To learn more about how the control syringe system works visit:
Improving on MARS
The 2017 Boston University iGEM Hardware team, MARS, created a repository of chip designs called the MARS Repository. The MARS Repository contains design information and files of the nine different synthetic biology protocol chips MARS had designed. The data contained in the MARS Repository is open to the public and allows synthetic biologists to utilize microfluidics without designing a custom microfluidic chip.
A main goal of our project is to increase the accessibility of microfluidics, so we have decided to uploaded the documentation and design files of the microfluidic chips we have designed to the MARS repository. We have created the following chips and introduced them to the MARS Repository:
The TERRA Adapter is a scalable, predesigned chip that is capable of selectively dispensing the output of the microfluidic chip running the experiment into the intended lab vessel. The TERRA Adapter serves to increase the number of and types of microfluidic chips that are compatible with our system. This makes the system more user-friendly, as they don’t have to design a chip that both completes a biological experiment and is capable of selecting the proper output to be dispensed.

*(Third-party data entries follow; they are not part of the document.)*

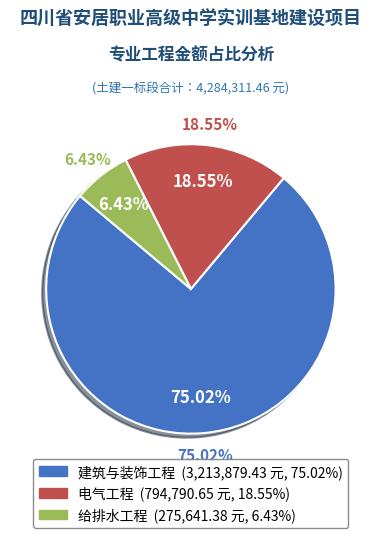

How many slices are in this pie chart?

3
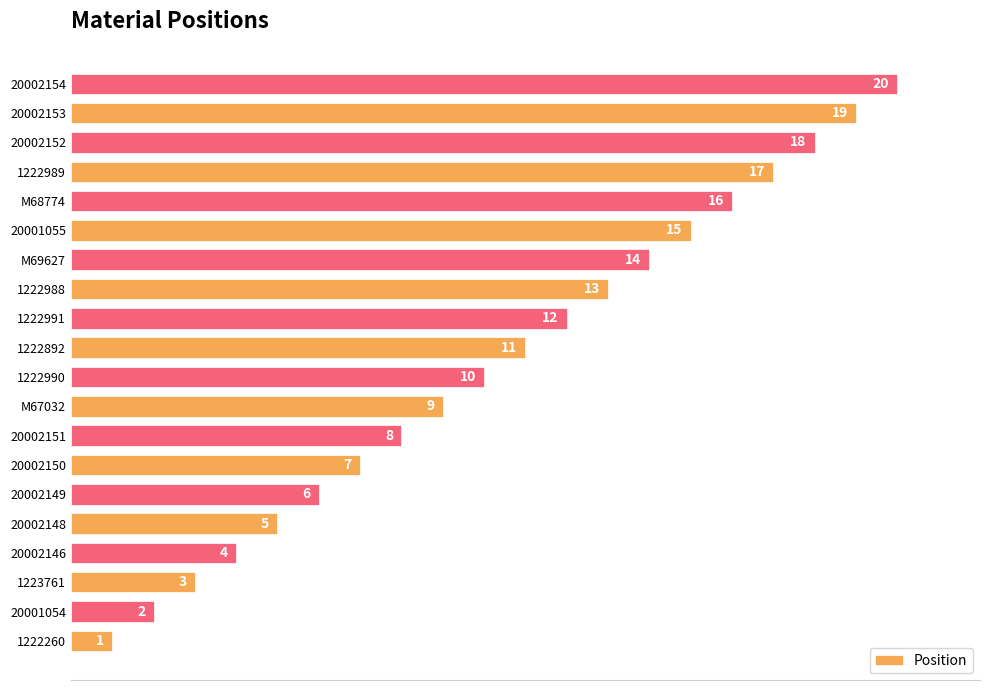

The chart shows a value of 11 at 1222892. True or false?

True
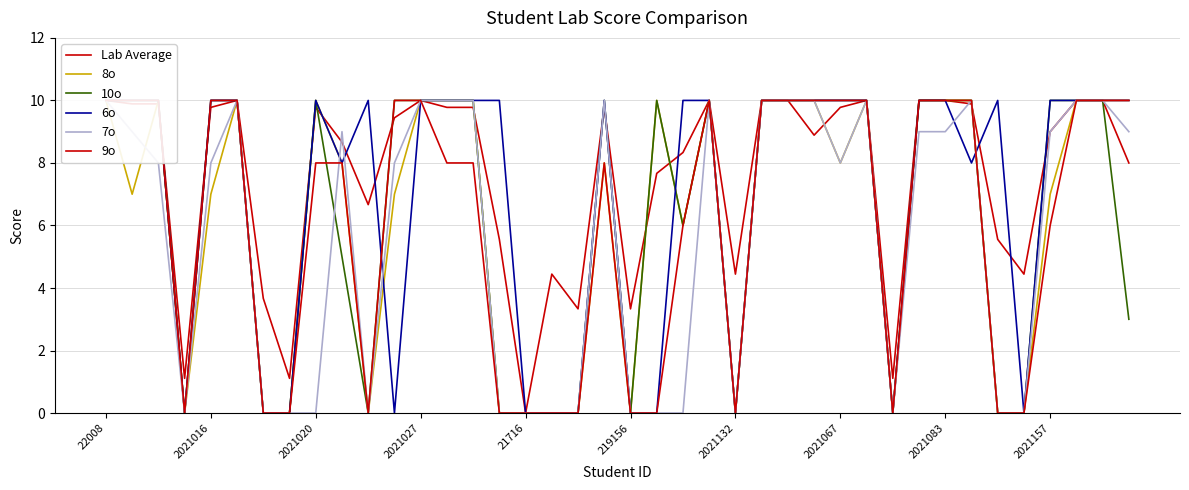

At which label does 9o first exceed 8?

22008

Click here to learn more about the design of the TERRA Adapter:
This chip was designed to encapsulate sodium alginate, calcium chloride, and cells suspended in media in droplets for later use in the Harvard iGEM team’s keratin skin patches. These chips consist of three aqueous inputs that combine without mixing into one input that is then pinched by the oil channels at the droplet generator to create droplets.
Click here to learn about the Harvard Collaboration:
Inspired by the InterLab Study, this series of chips attempt to follow the protocol of running three consecutive 1:20 dilutions followed by a pair of consecutive 1:10 dilutions. These sequences of mixers are then paired with an valve actuated output selection mechanism such that either the third, fourth, or fifth dilutions can be selectively dispensed onto an agar plate. Since the real estate on our desktop CNC milled microfluidic chips are limited, this protocol has divided into two chips which, when run in tandem, accomplish these specific serial dilutions. The first chip in the system consists of three consecutive mixers, design with flow rates intended to handle the three 1:20 dilutions. The other chip will run the two 1:10 dilutions and the output selection mechanism.
Click here to learn about the BostonU Collaboration:
This microfluidic chip consists of three parallel systems, each designed to mix the TX-TL cell free solution and specific substrates needed to yield the desired colorimetric product. These three systems are combined by a series of valves that serve as a selection mechanism that directs the desired colored solution to the chip’s output.